El MUBAM acoge una exposición de José María Párraga con una colección de obras poco conocidas de uno de los artistas más grandes que ha dado Murcia. Con la exposición, sin duda, se mete el dedo en la llaga que significa una grandeza pasada por alto durante décadas. El artista descargaba su mente pintando o, mejor, dibujando, en cualquier soporte. En la muestra se entiende por vidriera lo que no es exactamente eso; se trata de un cristal pintado con un tema taurino aprovechando la virtud del maestro de no poner reparos jamás al soporte en el cual habría que volcarse. Una vidriera es otra cosa.

En Párraga hay un sentido de la vida que necesita de cierto desgarramiento interior. Porque la producción de belleza que resulta ser, en su sentido más literario, un cante, un sollozo, un ideal nace, sin duda, de una pena, quizá de una helada desarmonía con el mundo. Es cierto que hay seres totalmente identificados con el aire, con el paisaje humano, integrados en el medio en que viven o se sitúan como pez en el agua, que advertiría el refranero; y, por el contrario, existen otros cuya espiritualidad les sentencia ajenos a los amores vulgares. La pena.

José María Párraga Luna (no podría ser otro su segundo apellido), artista sonriente al mundo, puro de nacimiento, dibujante frenético, mal colorista, gris formidable, collage auténtico de sentimientos con fulgor y reverencia, lleva sobre sí toda la carga del consciente, de cuna inventada mecida cerca del Mediterráneo. Él mismo es un cante de levante, una voz libre, y no tanto; apresado sin venir a cuento por la insatisfacción mediocre de la época que le tocó en suerte. Por eso al principio hablaba de llaga, de herida sangrante.

Dentro de su hermosa personalidad, la mejor de los sensibles, está el dibujo y la nostalgia de su obra de ordenamiento humano, aparentemente intrascendente cual vuelo de paloma, pero es, en realidad, interiormente, agobiante. No es producto de la casualidad que el mundo del trabajo, del jornal a secas, de la lúgubre pobreza, sin extras ni pluses que alivien el gaznate a la hora del quejío, se aprecie en su esencia, en su miopía tan solo física. Es excesivo el peso de lo vivido en ocasiones, demasiado próximo para olvidarlo, pero reconforta pensar que no hay arte sin sacrificio, sin trascendencia. Aunque lo parezca no es un artista que juega, ni que colorea, ni que se divierte con lo que hace.
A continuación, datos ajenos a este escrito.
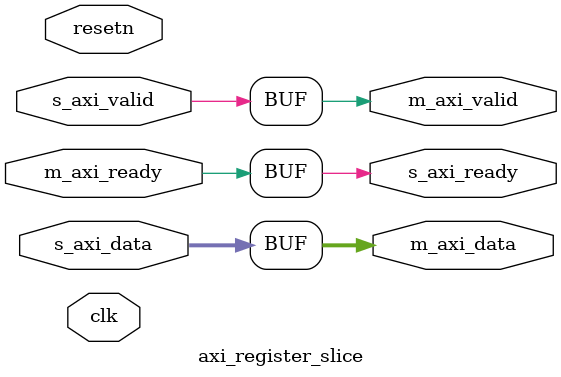
<source format=v>
module axi_register_slice(	// file.cleaned.mlir:2:3
  input         clk,	// file.cleaned.mlir:2:36
                resetn,	// file.cleaned.mlir:2:50
                s_axi_valid,	// file.cleaned.mlir:2:67
  input  [31:0] s_axi_data,	// file.cleaned.mlir:2:89
  input         m_axi_ready,	// file.cleaned.mlir:2:111
  output        s_axi_ready,	// file.cleaned.mlir:2:134
                m_axi_valid,	// file.cleaned.mlir:2:156
  output [31:0] m_axi_data	// file.cleaned.mlir:2:178
);

  assign s_axi_ready = m_axi_ready;	// file.cleaned.mlir:3:5
  assign m_axi_valid = s_axi_valid;	// file.cleaned.mlir:3:5
  assign m_axi_data = s_axi_data;	// file.cleaned.mlir:3:5
endmodule


</source>
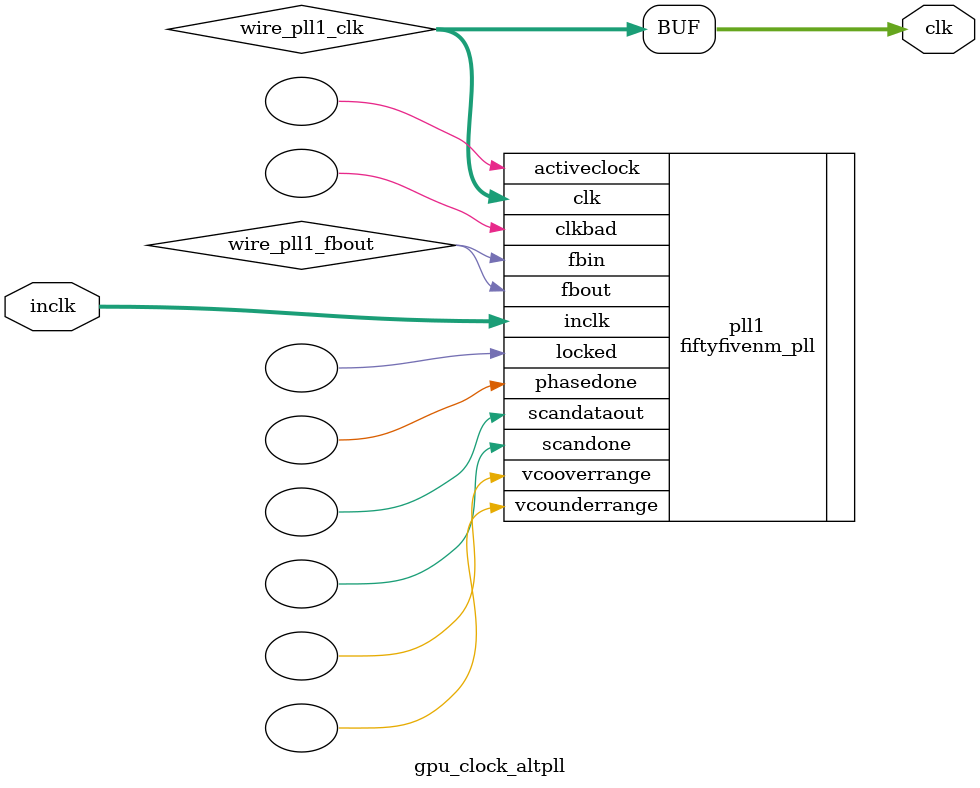
<source format=v>






//synthesis_resources = fiftyfivenm_pll 1 
//synopsys translate_off
`timescale 1 ps / 1 ps
//synopsys translate_on
module  gpu_clock_altpll
	( 
	clk,
	inclk) /* synthesis synthesis_clearbox=1 */;
	output   [4:0]  clk;
	input   [1:0]  inclk;
`ifndef ALTERA_RESERVED_QIS
// synopsys translate_off
`endif
	tri0   [1:0]  inclk;
`ifndef ALTERA_RESERVED_QIS
// synopsys translate_on
`endif

	wire  [4:0]   wire_pll1_clk;
	wire  wire_pll1_fbout;

	fiftyfivenm_pll   pll1
	( 
	.activeclock(),
	.clk(wire_pll1_clk),
	.clkbad(),
	.fbin(wire_pll1_fbout),
	.fbout(wire_pll1_fbout),
	.inclk(inclk),
	.locked(),
	.phasedone(),
	.scandataout(),
	.scandone(),
	.vcooverrange(),
	.vcounderrange()
	`ifndef FORMAL_VERIFICATION
	// synopsys translate_off
	`endif
	,
	.areset(1'b0),
	.clkswitch(1'b0),
	.configupdate(1'b0),
	.pfdena(1'b1),
	.phasecounterselect({3{1'b0}}),
	.phasestep(1'b0),
	.phaseupdown(1'b0),
	.scanclk(1'b0),
	.scanclkena(1'b1),
	.scandata(1'b0)
	`ifndef FORMAL_VERIFICATION
	// synopsys translate_on
	`endif
	);
	defparam
		pll1.bandwidth_type = "auto",
		pll1.clk0_divide_by = 2000,
		pll1.clk0_duty_cycle = 50,
		pll1.clk0_multiply_by = 1007,
		pll1.clk0_phase_shift = "0",
		pll1.compensate_clock = "clk0",
		pll1.inclk0_input_frequency = 20000,
		pll1.operation_mode = "normal",
		pll1.pll_type = "auto",
		pll1.lpm_type = "fiftyfivenm_pll";
	assign
		clk = {wire_pll1_clk[4:0]};
endmodule //gpu_clock_altpll
//VALID FILE

</source>
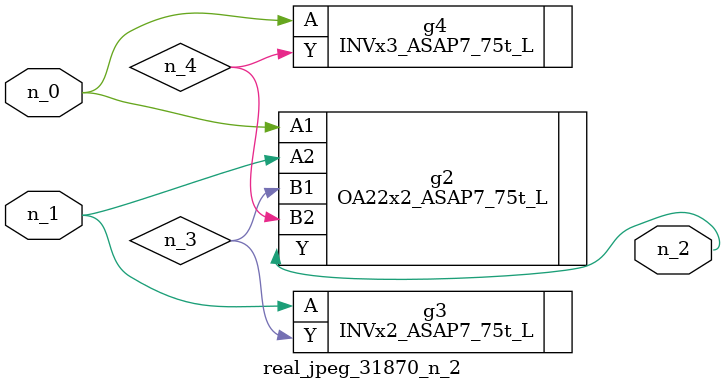
<source format=v>
module real_jpeg_31870_n_2 (n_1, n_0, n_2);

input n_1;
input n_0;

output n_2;

wire n_4;
wire n_3;

OA22x2_ASAP7_75t_L g2 ( 
.A1(n_0),
.A2(n_1),
.B1(n_3),
.B2(n_4),
.Y(n_2)
);

INVx3_ASAP7_75t_L g4 ( 
.A(n_0),
.Y(n_4)
);

INVx2_ASAP7_75t_L g3 ( 
.A(n_1),
.Y(n_3)
);


endmodule
</source>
Es un obrero que trabaja por horas; que cotiza por minutos; que se desmorona a la hora del almuerzo.

He visto su sufrimiento disimulado en cada grito, reviviéndolo a cada instante, avisándonos de la gravedad del trasunto. Junta a él y un cuadro suyo a medias, sin terminar, oí un día una copla que grabé en la fugaz memoria de aquellos días de transistor: «Cuando lleves razón, no debes pedir clemencia. Que un hombre de corazón debe de morir a conciencia antes de pedir perdón». Y siempre la honda preocupación sobre las cosas y sobre las personas. En continua contradicción con el ordenamiento. Un mundo que muchos piensan, todavía, aún, que no existe y que otros lo sufren.

Una pena, una pintura, un dibujo de Párraga.